Dataset excerpts

▬▬▬▬▬▬

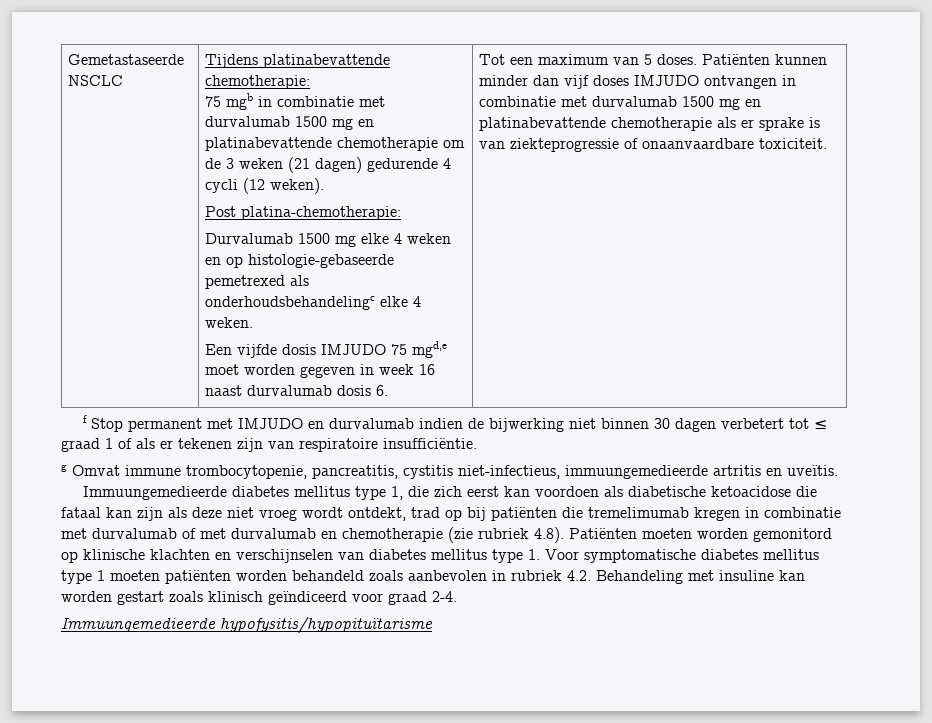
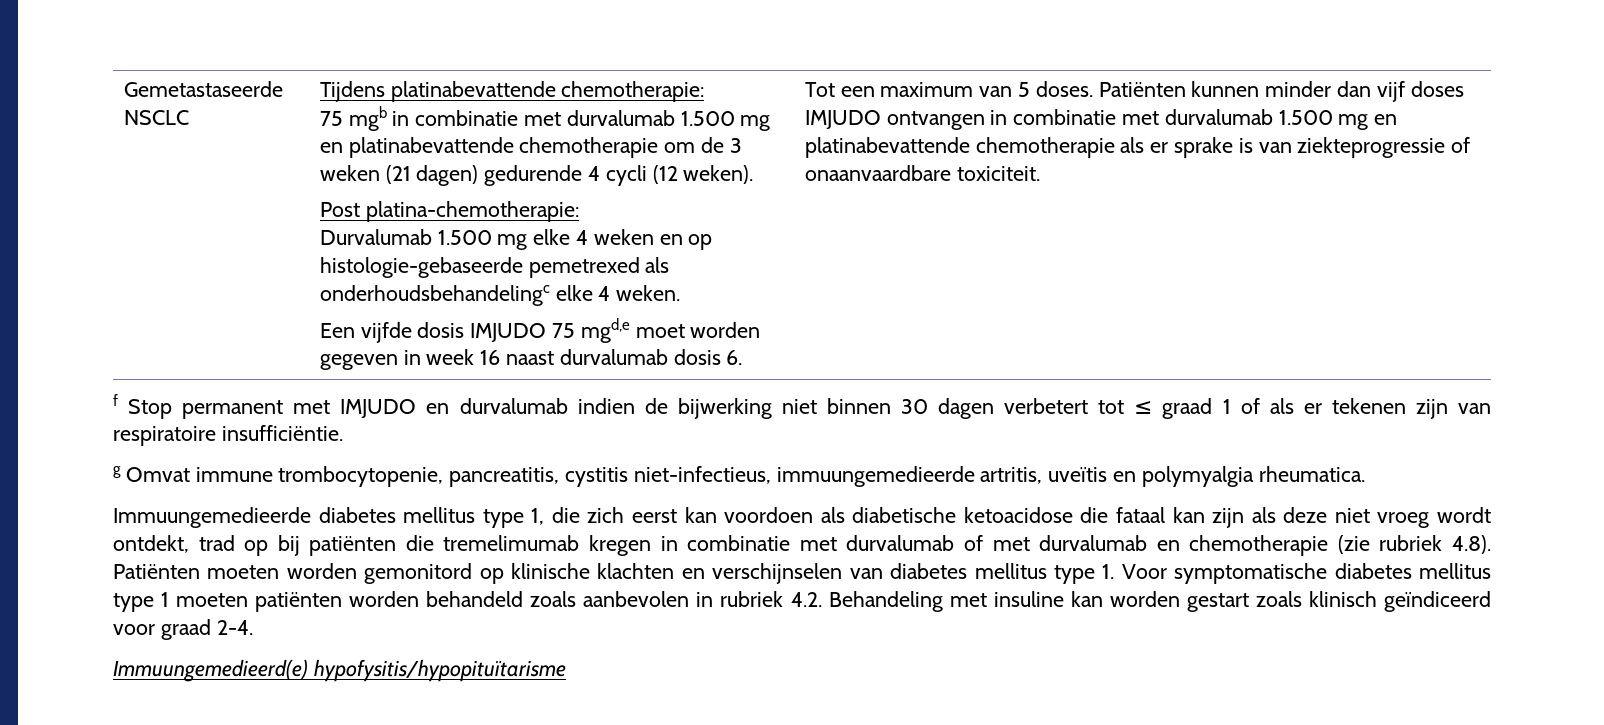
[294,116,327,127] 1500 -> [680,111,735,126] 1.500
[297,233,330,244] 1500 -> [437,230,492,245] 1.500
[681,96,714,107] 1500 -> [1278,110,1333,125] 1.500
[713,465,838,476] artritis en uveïtis. -> [980,466,1365,487] artritis, uveïtis en polymyalgia rheumatica.
[61,618,216,632] Immuungemedieerde -> [113,659,308,682] Immuungemedieerd(e)

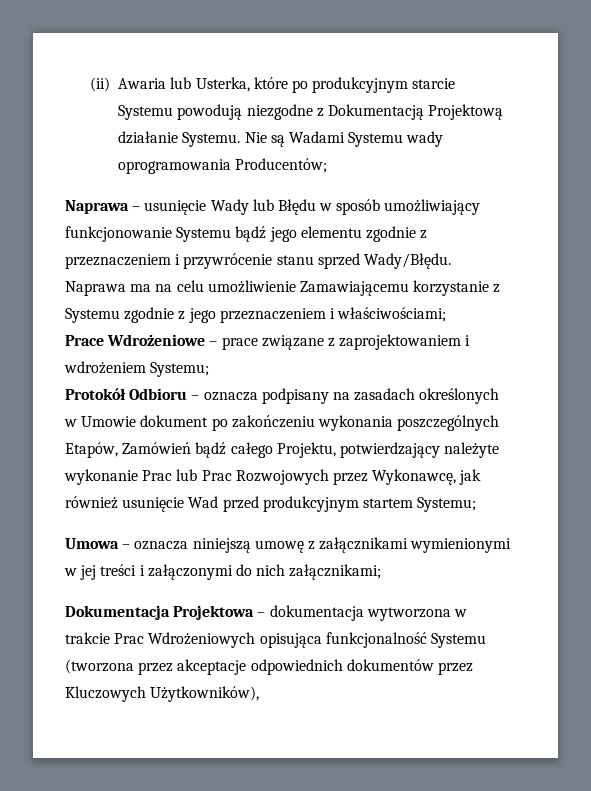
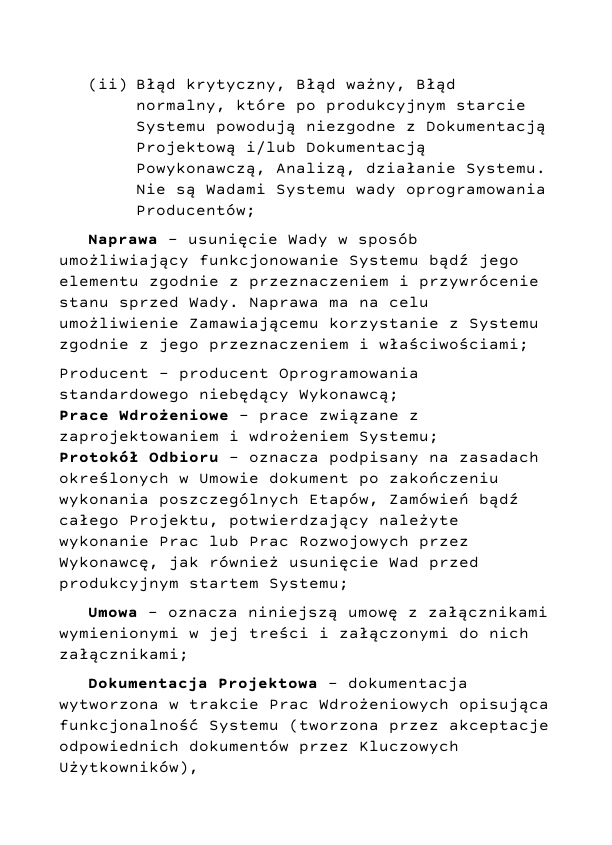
[118,77,250,92] Awaria lub Usterka, -> [136,78,457,93] [136,99,227,114] Błąd krytyczny, Błąd ważny, Błąd normalny,
(504, 112) none -> [246,141,427,156] [136,162,357,177] i/lub Dokumentacją Powykonawczą, Analizą,
[252,199,316,215] lub Błędu -> (328, 240) none
[363,253,451,269] Wady/Błędu. -> [189,296,239,311] Wady.
(447, 314) none -> [59,367,419,382] [59,388,399,403] // Producent – producent Oprogramowania standardowego niebędący Wykonawcą;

▬▬▬▬▬▬

Lines holding the string "Błędu" must be copied out of the entries above.

[252,199,316,215] lub Błędu -> (328, 240) none
[363,253,451,269] Wady/Błędu. -> [189,296,239,311] Wady.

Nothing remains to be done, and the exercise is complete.